His one burning ambition was to retire at thirty five

and travel the world in a manner he would

like to become accustomed to.

But the world conspired against him,

overworked and underpaid, and management

didn’t accept his pushy style.

All alone on his thirty fifth birthday

he admitted failure, and hanged himself.

Entry # 5 – My Fair Children

Mother was a woman of ample proportions. Her personality likewise was never mistaken for uncertainty nor ambivalence. That is until she met her second husband, Professor Higgins. No quiet lamb was he, I assure you. “Give me a boy and I’ll make him a man”, he asserted with grand ambition.

Simply amazing was his amplitude, the way he kept on and on at us, to make us in his image. Until at last, after two whole months, on the eve of the Royal Gala, she did it. Casting aside all ambiguity, she screamed “Admit it!

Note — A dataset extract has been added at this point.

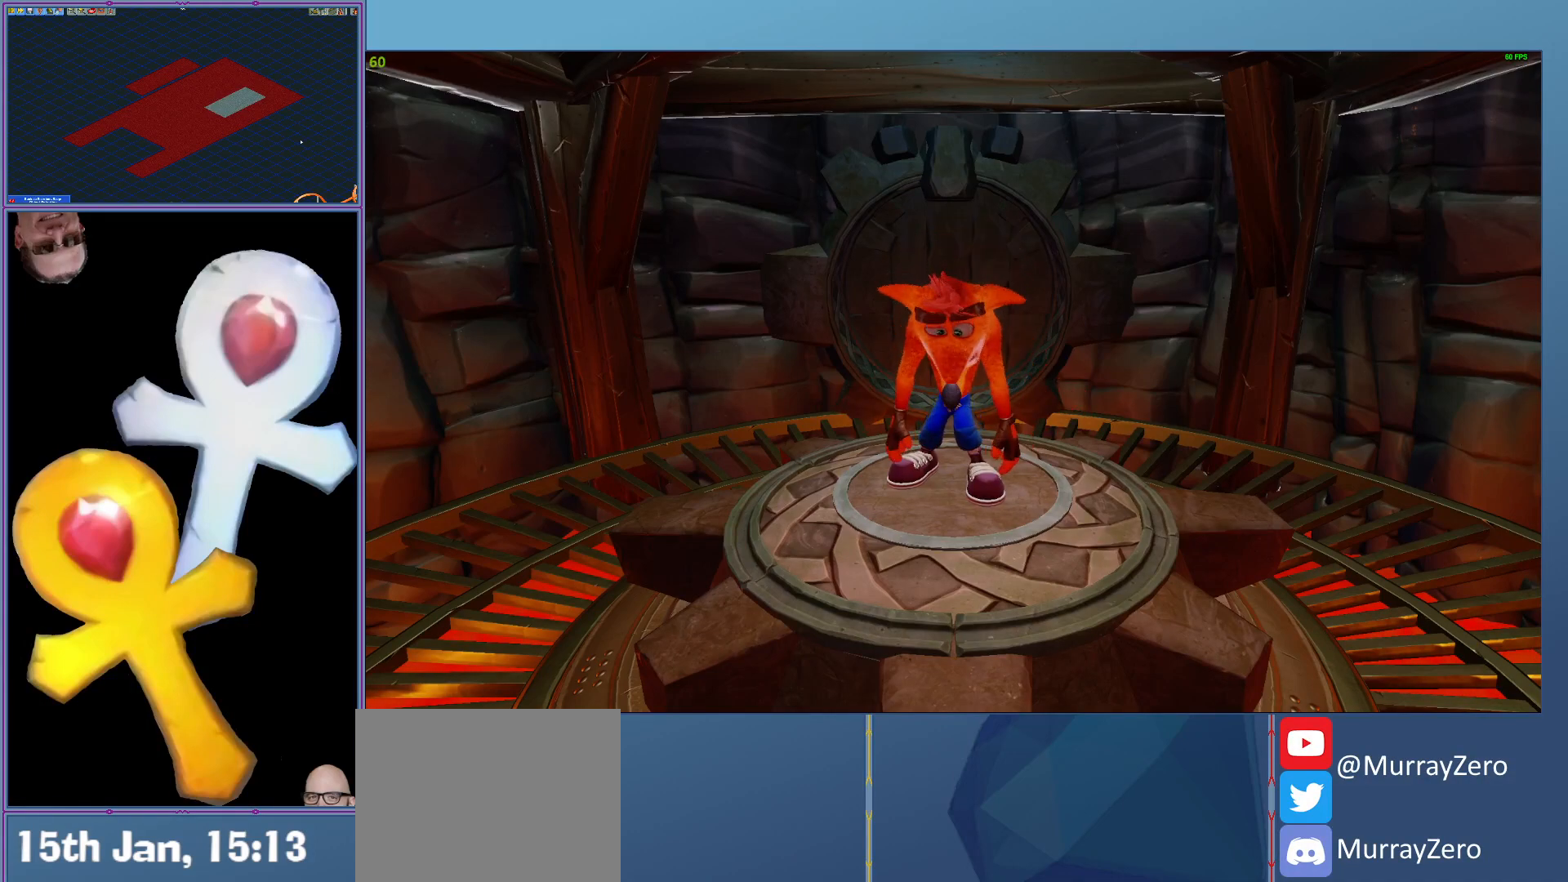
{"buttons": ["L2"], "left_stick": "down", "events": [[240, "L2", "down"], [460, "left_stick", "down"]]}
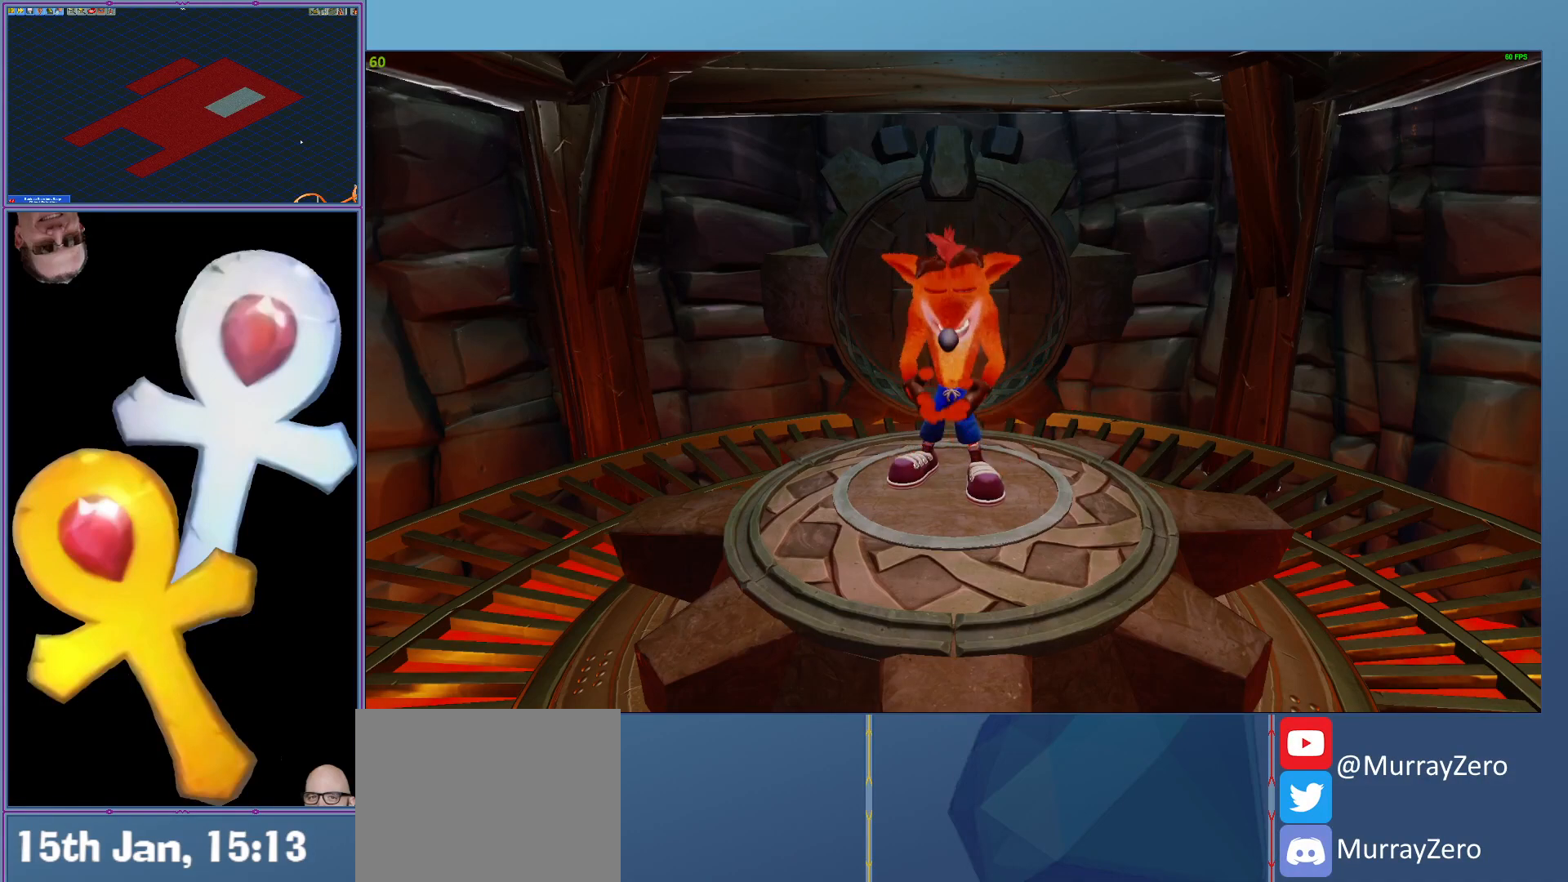
{"buttons": ["L2"], "left_stick": "down", "events": []}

You’ve inherited thirteen daughters!”

Entry # 6 – Life in the (write) zone

Oh, my gawd! Ninety-nine words, no more and no less.  What a seemingly difficult task (and somewhat contrived, as they all are!)  Only a particularly sadistic exponent of the art of creative writing would devise such a task; perhaps there is more than one such in Ballarat. Ah, yes, ambition, it drives us all.  Whenever there is a solitary exponent of a refined art, others are certain to become emulators after an appropriate interval; a tidal movement that ebbs and flows with some unique variations in content, but traversing the same inter-tidal zone where chaotic life thrives in abundance.

Entry # 7 – 2016

I grew up believing that driving a car would get me pregnant and kissing would give me cancer. Touching someone was how the devil got you to do what he wanted and using the telephone was how people could read your thoughts. I don’t think it was my mothers ambition to make me believe all these lies it was the voices. I know now that my mother was crazy. The world outside is scary and dangerous but it’s also beautiful and surprising. She’s dead now, but some days I think it was easier taking care of her than this.

Entry # 8 – Political Reality

He finally made it, anointed

as the Country’s Prime Minister.

He didn’t really understand

what this meant,

but he smiled anyway,

a smirk of insincerity

dressed up in lycra;

he just thought he looked really good.

His advisors weren’t going to tell him

anything different.

It was his focussed ambition,

he had made it,

he felt good, no great

and powerful,

he felt omnipotent.

But the problem with omnipotence

is that voters don’t like it,

and many worked to break it,

by consensus or a knife in the back,

it doesn’t matter either way.

Now he’s just a pest.

Entry # 9 – Mother Love

If only he could win something. An award, whatever the size, whatever the significance, would set him up. His blurbs would thereafter include the descriptor “award-winning” – a magnet for the eye. But our man George had come to know that (frustratingly) all dreams are unattainable when fuelled solely by ambition. George took a long hard look at himself. Could he live inside the boundaries prescribed by the depth and breadth of his talent? Self-publishing had never been in his career plan, and he doubted that his KDP earnings could feed his growing family. Perhaps his mother had been right.